Collected data entries:
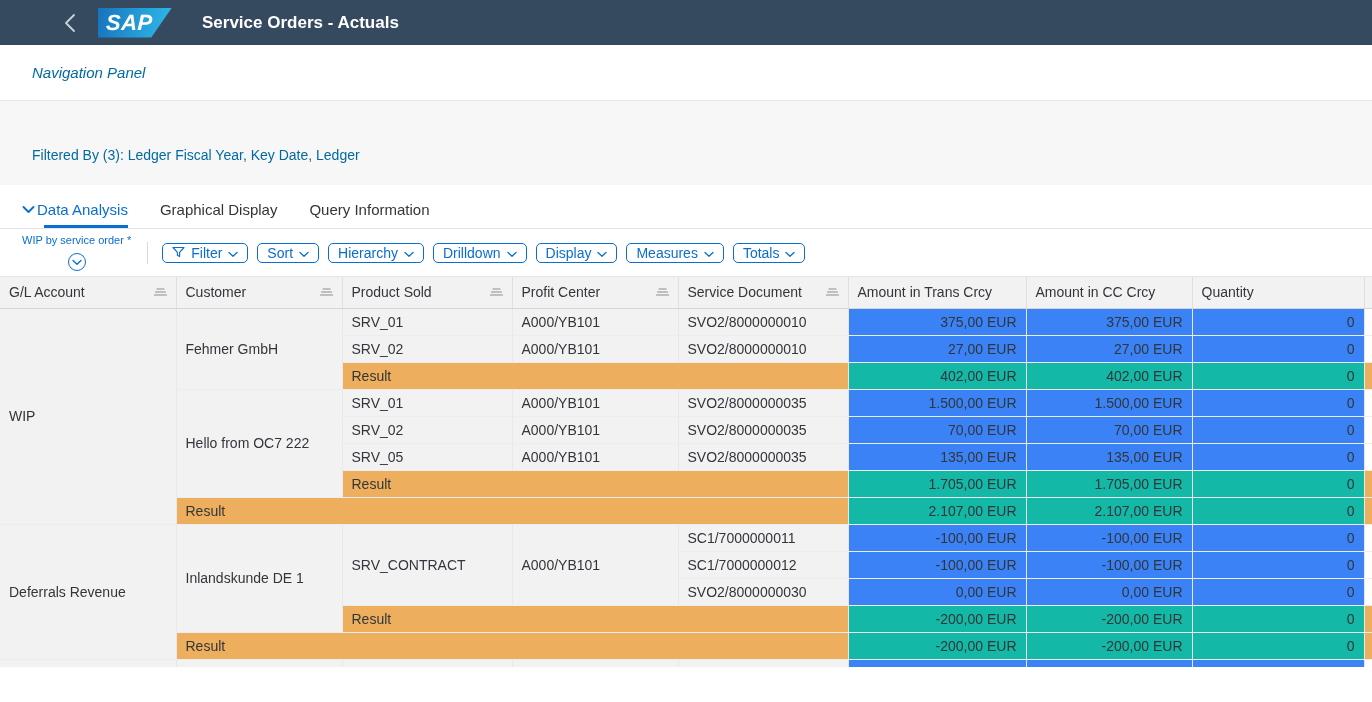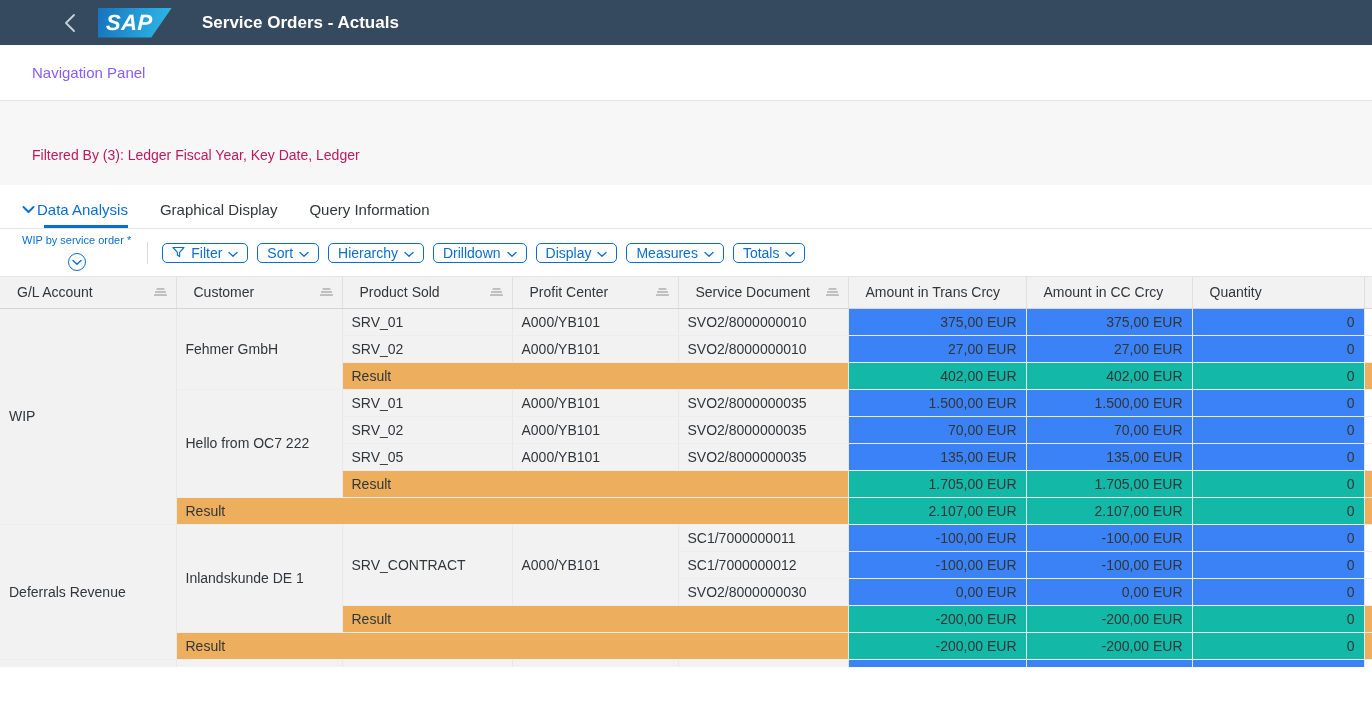--- a/index.html
+++ b/index.html
@@ -61,23 +61,24 @@
   
   .nav-strip {
     height: 56px;
     background: #ffffff;
     display: flex;
     align-items: center;
     padding-left: 32px;
     border-bottom: 1px solid #e5e5e5;
   }
   .nav-link {
-    color: #8b5cf6;
+    color: #0369a1;
     font-size: 15px;
     cursor: pointer;
+    font-style: italic;
   }
 
   
   .variant-bar {
     background: #f7f7f7;
     padding: 20px 0 0 0;
   }
   .variant-row {
     display: flex; align-items: center;
     padding-left: 24px;
@@ -90,21 +91,21 @@
     display: flex; align-items: center; gap: 7px;
   }
   .circle-chevron {
     width: 18px; height: 18px;
     border: 1px solid #0a6ed1;
     border-radius: 50%;
     display: flex; align-items: center; justify-content: center;
     flex: 0 0 auto;
   }
   .filtered-by {
-    color: #be185d;
+    color: #0369a1;
     font-size: 14px;
     padding-left: 32px;
     padding-top: 26px;
     padding-bottom: 22px;
   }
 
   
   .tabbar {
     background: #ffffff;
     display: flex;
@@ -191,21 +192,21 @@
     height: 31px;
     padding: 0 9px;
     border-right: 1px solid #e0e0e0;
     border-bottom: 1px solid #d5d5d5;
     color: #32363a;
     font-size: 14px;
     vertical-align: middle;
     white-space: nowrap;
   }
   table.pivot th .th-inner {
-    display: flex; align-items: center; justify-content: space-between; gap: 6px; margin-left: 8px;
+    display: flex; align-items: center; justify-content: space-between; gap: 6px;
   }
   table.pivot td {
     height: 27px;
     padding: 0 9px;
     border-right: 1px solid #e8e8e8;
     border-bottom: 1px solid #ededed;
     vertical-align: middle;
     white-space: nowrap;
     overflow: hidden;
   }

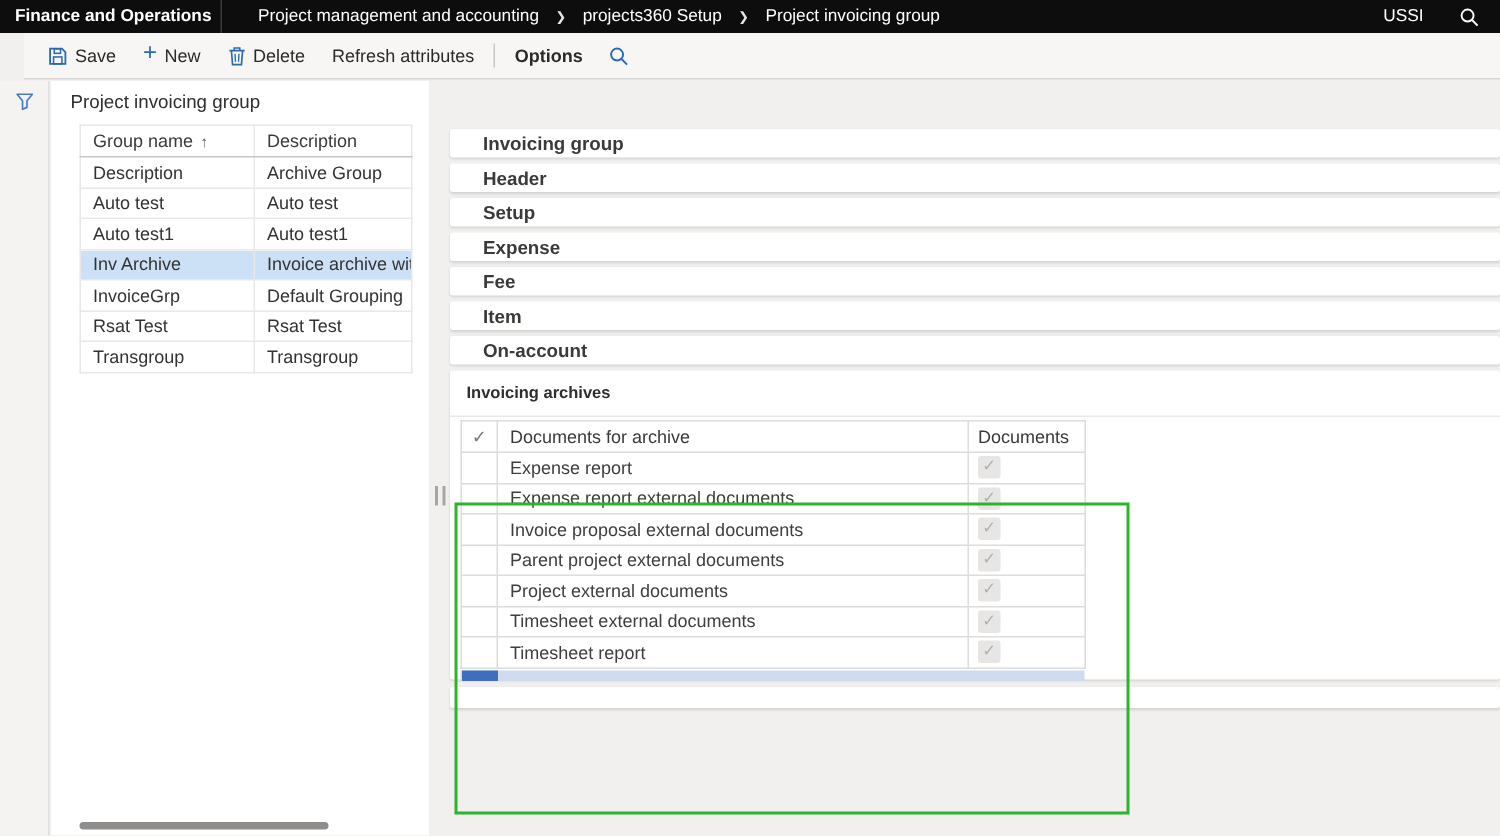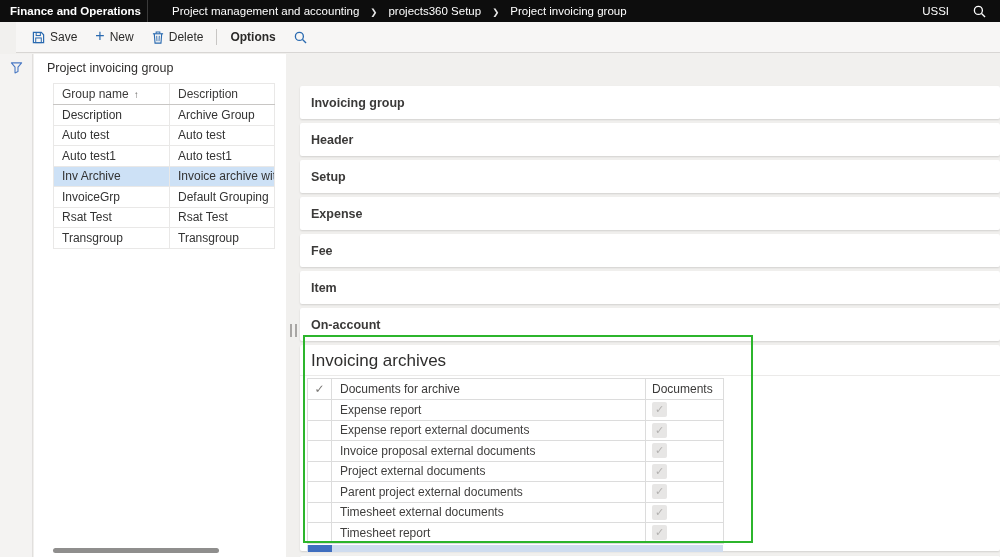--- a/index.html
+++ b/index.html
@@ -74,31 +74,31 @@
 
   .splitter-handle {
     position:absolute; left:290px; top:270px; width:7px; height:13px;
     border-left:2px solid #a8a6a4; border-right:2px solid #a8a6a4;
   }
 
   
   .right-panel { position:absolute; left:287px; right:0; top:0; bottom:0; }
   .sections { padding:32px 0 0 13px; }
   .fasttab {
-    height:33px; background:#fff; border-radius:2px;
+    height:19px; background:#fff; border-radius:2px;
     box-shadow:0 1px 2px rgba(0,0,0,0.13);
     margin-bottom:4px; display:flex; align-items:center;
-    padding-left:11px; font-size:12.5px; font-weight:600; color:#3b3a39;
+    padding-left:22px; font-size:12.5px; font-weight:600; color:#3b3a39;
   }
   .fasttab.expanded {
     height:206px; display:block; padding-left:0; position:relative;
   }
   .exp-title {
     height:31px; line-height:31px; padding-left:11px;
-    font-weight:400; font-size:17px; color:#2f2e2d;
+    font-weight:700; font-size:11px; color:#2f2e2d;
     border-bottom:1px solid #ebeae9;
   }
 
   table.arch {
     margin:2px 0 0 7px; border-collapse:collapse; font-size:12px;
     table-layout:fixed; width:416px;
   }
   table.arch th, table.arch td {
     border:1px solid #dcdcdc; height:20.5px; font-weight:400;
     text-align:left; white-space:nowrap; overflow:hidden; color:#3f3e3d;
@@ -180,20 +180,23 @@
       <svg width="12" height="13" viewBox="0 0 12 14">
           <line x1="0.5" y1="3" x2="11.5" y2="3" stroke="#2a6ab0" stroke-width="1.2"></line>
           <path d="M4 3 V1 H8 V3" fill="none" stroke="#2a6ab0" stroke-width="1.1"></path>
           <path d="M2 3 L2.8 13 H9.2 L10 3" fill="none" stroke="#2a6ab0" stroke-width="1.2"></path>
           <line x1="4.6" y1="5.2" x2="4.9" y2="11" stroke="#2a6ab0" stroke-width="1"></line>
           <line x1="7.4" y1="5.2" x2="7.1" y2="11" stroke="#2a6ab0" stroke-width="1"></line>
         </svg>
     </span>
     <span>Delete</span>
   </div>
+  <div class="tbtn">
+    <span>Refresh attributes</span>
+  </div>
   <div class="tsep"></div>
   <div class="tbtn options">
     <span>Options</span>
   </div>
   <div class="tbtn">
     <svg width="13" height="13" viewBox="0 0 14 14">
         <circle cx="5.8" cy="5.8" r="4.3" fill="none" stroke="#2a6ab0" stroke-width="1.4"></circle>
         <line x1="9.2" y1="9.2" x2="13" y2="13" stroke="#2a6ab0" stroke-width="1.4"></line>
       </svg>
   </div>
@@ -318,30 +321,30 @@
             <td class="col-check"></td>
             <td class="col-name">Invoice proposal external documents</td>
             <td class="col-docs">
                   <div class="cbx">
                     <span>✓</span>
                   </div>
                 </td>
           </tr>
           <tr>
             <td class="col-check"></td>
+            <td class="col-name">Parent project external documents</td>
+            <td class="col-docs">
+                  <div class="cbx">
+                    <span>✓</span>
+                  </div>
+                </td>
+          </tr>
+          <tr>
+            <td class="col-check"></td>
             <td class="col-name">Project external documents</td>
-            <td class="col-docs">
-                  <div class="cbx">
-                    <span>✓</span>
-                  </div>
-                </td>
-          </tr>
-          <tr>
-            <td class="col-check"></td>
-            <td class="col-name">Parent project external documents</td>
             <td class="col-docs">
                   <div class="cbx">
                     <span>✓</span>
                   </div>
                 </td>
           </tr>
           <tr>
             <td class="col-check"></td>
             <td class="col-name">Timesheet external documents</td>
             <td class="col-docs">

• _PROMPT_
No picture is to appear in the copy; every entry above is otherwise to be printed verbatim.

• _SOLUTION TO THE PROBLEM_
--- a/index.html
+++ b/index.html
@@ -61,23 +61,24 @@
   
   .nav-strip {
     height: 56px;
     background: #ffffff;
     display: flex;
     align-items: center;
     padding-left: 32px;
     border-bottom: 1px solid #e5e5e5;
   }
   .nav-link {
-    color: #8b5cf6;
+    color: #0369a1;
     font-size: 15px;
     cursor: pointer;
+    font-style: italic;
   }
 
   
   .variant-bar {
     background: #f7f7f7;
     padding: 20px 0 0 0;
   }
   .variant-row {
     display: flex; align-items: center;
     padding-left: 24px;
@@ -90,21 +91,21 @@
     display: flex; align-items: center; gap: 7px;
   }
   .circle-chevron {
     width: 18px; height: 18px;
     border: 1px solid #0a6ed1;
     border-radius: 50%;
     display: flex; align-items: center; justify-content: center;
     flex: 0 0 auto;
   }
   .filtered-by {
-    color: #be185d;
+    color: #0369a1;
     font-size: 14px;
     padding-left: 32px;
     padding-top: 26px;
     padding-bottom: 22px;
   }
 
   
   .tabbar {
     background: #ffffff;
     display: flex;
@@ -191,21 +192,21 @@
     height: 31px;
     padding: 0 9px;
     border-right: 1px solid #e0e0e0;
     border-bottom: 1px solid #d5d5d5;
     color: #32363a;
     font-size: 14px;
     vertical-align: middle;
     white-space: nowrap;
   }
   table.pivot th .th-inner {
-    display: flex; align-items: center; justify-content: space-between; gap: 6px; margin-left: 8px;
+    display: flex; align-items: center; justify-content: space-between; gap: 6px;
   }
   table.pivot td {
     height: 27px;
     padding: 0 9px;
     border-right: 1px solid #e8e8e8;
     border-bottom: 1px solid #ededed;
     vertical-align: middle;
     white-space: nowrap;
     overflow: hidden;
   }

--- a/index.html
+++ b/index.html
@@ -74,31 +74,31 @@
 
   .splitter-handle {
     position:absolute; left:290px; top:270px; width:7px; height:13px;
     border-left:2px solid #a8a6a4; border-right:2px solid #a8a6a4;
   }
 
   
   .right-panel { position:absolute; left:287px; right:0; top:0; bottom:0; }
   .sections { padding:32px 0 0 13px; }
   .fasttab {
-    height:33px; background:#fff; border-radius:2px;
+    height:19px; background:#fff; border-radius:2px;
     box-shadow:0 1px 2px rgba(0,0,0,0.13);
     margin-bottom:4px; display:flex; align-items:center;
-    padding-left:11px; font-size:12.5px; font-weight:600; color:#3b3a39;
+    padding-left:22px; font-size:12.5px; font-weight:600; color:#3b3a39;
   }
   .fasttab.expanded {
     height:206px; display:block; padding-left:0; position:relative;
   }
   .exp-title {
     height:31px; line-height:31px; padding-left:11px;
-    font-weight:400; font-size:17px; color:#2f2e2d;
+    font-weight:700; font-size:11px; color:#2f2e2d;
     border-bottom:1px solid #ebeae9;
   }
 
   table.arch {
     margin:2px 0 0 7px; border-collapse:collapse; font-size:12px;
     table-layout:fixed; width:416px;
   }
   table.arch th, table.arch td {
     border:1px solid #dcdcdc; height:20.5px; font-weight:400;
     text-align:left; white-space:nowrap; overflow:hidden; color:#3f3e3d;
@@ -180,20 +180,23 @@
       <svg width="12" height="13" viewBox="0 0 12 14">
           <line x1="0.5" y1="3" x2="11.5" y2="3" stroke="#2a6ab0" stroke-width="1.2"></line>
           <path d="M4 3 V1 H8 V3" fill="none" stroke="#2a6ab0" stroke-width="1.1"></path>
           <path d="M2 3 L2.8 13 H9.2 L10 3" fill="none" stroke="#2a6ab0" stroke-width="1.2"></path>
           <line x1="4.6" y1="5.2" x2="4.9" y2="11" stroke="#2a6ab0" stroke-width="1"></line>
           <line x1="7.4" y1="5.2" x2="7.1" y2="11" stroke="#2a6ab0" stroke-width="1"></line>
         </svg>
     </span>
     <span>Delete</span>
   </div>
+  <div class="tbtn">
+    <span>Refresh attributes</span>
+  </div>
   <div class="tsep"></div>
   <div class="tbtn options">
     <span>Options</span>
   </div>
   <div class="tbtn">
     <svg width="13" height="13" viewBox="0 0 14 14">
         <circle cx="5.8" cy="5.8" r="4.3" fill="none" stroke="#2a6ab0" stroke-width="1.4"></circle>
         <line x1="9.2" y1="9.2" x2="13" y2="13" stroke="#2a6ab0" stroke-width="1.4"></line>
       </svg>
   </div>
@@ -318,30 +321,30 @@
             <td class="col-check"></td>
             <td class="col-name">Invoice proposal external documents</td>
             <td class="col-docs">
                   <div class="cbx">
                     <span>✓</span>
                   </div>
                 </td>
           </tr>
           <tr>
             <td class="col-check"></td>
+            <td class="col-name">Parent project external documents</td>
+            <td class="col-docs">
+                  <div class="cbx">
+                    <span>✓</span>
+                  </div>
+                </td>
+          </tr>
+          <tr>
+            <td class="col-check"></td>
             <td class="col-name">Project external documents</td>
-            <td class="col-docs">
-                  <div class="cbx">
-                    <span>✓</span>
-                  </div>
-                </td>
-          </tr>
-          <tr>
-            <td class="col-check"></td>
-            <td class="col-name">Parent project external documents</td>
             <td class="col-docs">
                   <div class="cbx">
                     <span>✓</span>
                   </div>
                 </td>
           </tr>
           <tr>
             <td class="col-check"></td>
             <td class="col-name">Timesheet external documents</td>
             <td class="col-docs">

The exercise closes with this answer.